4 questions à Mikaël Muller-Knisy (Les Bookmakers)

26 mai 2021
A l’occasion de la sortie du film noir de Jérémie Guez, Sons of Philadelphia, le directeur de la programmation des Bookmakers évoque son line-up des mois à venir et témoigne de la nouvelle vie de la société The Jokers, dont il distribue les films, et qui a réorienté sa politique éditoriale après le triomphe récent de Parasite.

Comment avez-vous élaboré votre programmation à l’annonce de la réouverture des cinémas ?

Nous avons essayé d’élaborer le calendrier le plus cohérent possible. On ne souhaitait pas positionner un film sur la semaine de la reprise car on tenait à laisser le marché reprendre et laisser revivre les films qui ont vu leur exploitation s’interrompre brutalement car ils méritaient une seconde chance. C’est ainsi que nous avons programmé le polar de Jérémie Guez une semaine après la reprise, soit le mercredi 26 mai. Nous travaillons d’ores et déjà sur la sortie de La Nuée que nous sortirons le 16 juin. Ce qui nous permettra de bénéficier des séances en soirée. Un paramètre important pour un tel film qui peut séduire aussi bien les passionnés de cinéma de genre que les amateurs de films français. Puis nous distribuerons Teddy le 30 juin où nous bénéficierons des séances à 22 heures qui sont nécessaires pour attirer le jeune public. Nous avons également de superbes rétrospectives pour cet été dont l’une consacrée à l’œuvre de Maurice Pialat. Sans oublier la ressortie du chef d’œuvre de Wong Kar Waï, In The Mood For Love, qui fête son vingtième anniversaire et dont la copie d’origine a été restaurée dans une version absolument sublime. Nous sortirons enfin le thriller finlandais d’Hanna Bergholm, Ego, le 18 août.

Des films comme La Nuée et Teddy témoignent de la volonté de The Jokers d’accompagner de nouveaux auteurs français. Que pouvez-vous nous dire sur cette nouvelle politique éditoriale ?

Après le succès planétaire de Parasite, Manuel Chiche a voulu construire une société dont la priorité serait d’aider au retour des jeunes spectateurs dans les salles de cinéma. Il a donc divisé le line up en deux parties bien distinctes. La première concerne nos grands auteurs internationaux que nous continuerons d’accompagner comme Bong Joon-ho, Nicolas Winding Refn, Park Chan-wook ou Fabrice du Welz. La seconde doit permettre le renouvellement du cinéma français et l’émergence de nouveaux talents. On travaille donc principalement sur des premiers, deuxièmes et troisièmes films pour aider des cinéastes à se forger une filmographie. Nous souhaitons les aider à acquérir la reconnaissance qu’ils méritent. Ce sont de jeunes auteurs qui peuvent séduire un jeune public car leurs films sont divertissants et défendent un propos très contemporain. La Nuée, de Just Philippot, n'est pas seulement un film de terreur sur une invasion de sauterelle mais surtout un constat effrayant quant aux drames causés par la surproduction agricole et l’aliénation au travail.

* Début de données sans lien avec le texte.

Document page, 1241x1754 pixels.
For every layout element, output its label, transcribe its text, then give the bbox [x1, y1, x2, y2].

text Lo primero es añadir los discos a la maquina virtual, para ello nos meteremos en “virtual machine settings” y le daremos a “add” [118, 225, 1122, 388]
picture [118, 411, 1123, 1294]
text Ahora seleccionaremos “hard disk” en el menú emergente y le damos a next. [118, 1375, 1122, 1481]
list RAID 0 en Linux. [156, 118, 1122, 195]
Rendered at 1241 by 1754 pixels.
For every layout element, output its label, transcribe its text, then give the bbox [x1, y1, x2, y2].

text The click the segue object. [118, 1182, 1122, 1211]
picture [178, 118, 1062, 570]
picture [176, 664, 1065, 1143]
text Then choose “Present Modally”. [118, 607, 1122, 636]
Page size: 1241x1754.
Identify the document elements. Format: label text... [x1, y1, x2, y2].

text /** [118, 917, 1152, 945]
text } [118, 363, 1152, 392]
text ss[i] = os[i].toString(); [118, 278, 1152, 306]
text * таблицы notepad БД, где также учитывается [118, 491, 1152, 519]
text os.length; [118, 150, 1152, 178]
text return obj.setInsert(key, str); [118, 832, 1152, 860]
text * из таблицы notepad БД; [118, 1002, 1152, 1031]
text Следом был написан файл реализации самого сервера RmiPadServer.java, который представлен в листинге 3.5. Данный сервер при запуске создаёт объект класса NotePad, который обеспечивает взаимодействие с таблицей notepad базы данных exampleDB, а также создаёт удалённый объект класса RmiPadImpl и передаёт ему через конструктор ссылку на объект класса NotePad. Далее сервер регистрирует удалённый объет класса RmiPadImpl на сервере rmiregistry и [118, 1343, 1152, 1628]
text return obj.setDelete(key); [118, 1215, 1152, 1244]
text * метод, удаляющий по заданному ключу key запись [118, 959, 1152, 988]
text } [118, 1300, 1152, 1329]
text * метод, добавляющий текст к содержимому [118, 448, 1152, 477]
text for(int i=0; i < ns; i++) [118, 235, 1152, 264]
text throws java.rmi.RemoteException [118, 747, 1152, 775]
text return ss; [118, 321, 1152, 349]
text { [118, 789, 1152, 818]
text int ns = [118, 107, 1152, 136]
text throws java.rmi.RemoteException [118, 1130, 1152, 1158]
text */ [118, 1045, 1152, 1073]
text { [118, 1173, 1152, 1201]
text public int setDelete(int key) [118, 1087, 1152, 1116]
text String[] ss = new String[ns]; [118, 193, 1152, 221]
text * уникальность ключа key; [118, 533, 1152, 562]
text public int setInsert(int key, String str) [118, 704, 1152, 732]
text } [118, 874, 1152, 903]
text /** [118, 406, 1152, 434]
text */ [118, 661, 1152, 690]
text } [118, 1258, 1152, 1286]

Vous semblez donc vous spécialiser davantage dans le film de genre à la française ?

Nous ne sommes pas guider par le genre mais par l’effet de surprise. Le genre est un dénominateur commun mais chacun de nos films a sa singularité et chacun(e) des cinéastes qu’on accompagne a son parcours et sa propre vision du cinéma. On ne se refuse rien. Ni comédie, ni drame, ni thriller dès lors que l’on a un coup de cœur pour un scénario original. On veut surtout qu’il y ait une grande promesse de cinéma car c’est cela qui fait la différence pour découvrir un film sur grand écran.

Vous venez d’annoncer la production de L’année du requin, le premier film français de requin qui sera réalisé par deux de vos auteurs, Ludovic et Zoran Boukherma. Que pouvez-vous nous dire sur cet étonnant projet ?

Ce n’est pas un remake des Dents de la mer mais cela reste un vrai film de requin. Après s’être attaqué à la figure du loup garou dans Teddy, ils s’attaquent à celle du requin. Ce sont deux auteurs qui ont une culture très plurielle. Ils sont d’une génération où l’on peut aussi bien jouer à des jeux vidéo comme GTA que voir des films de Robert Bresson. Là encore, ils ne cherchent pas à imiter les codes du cinéma américain mais nous offrent une proposition très ambitieuse, qui respecte le premier degré inhérent à ce type de projets, tout en y introduisant leur univers si singulier qui est fait de décalage, de poésie, d’humour, avec un casting prometteur (Marina Foïs, Kad Merad, Jean-Pascal Zadi) et de vrais morceaux de bravoure. Le film est soutenu par France télévisions. Le tournage débute le 7 juin et s’achèvera fin juillet. Ça s’annonce assez épique.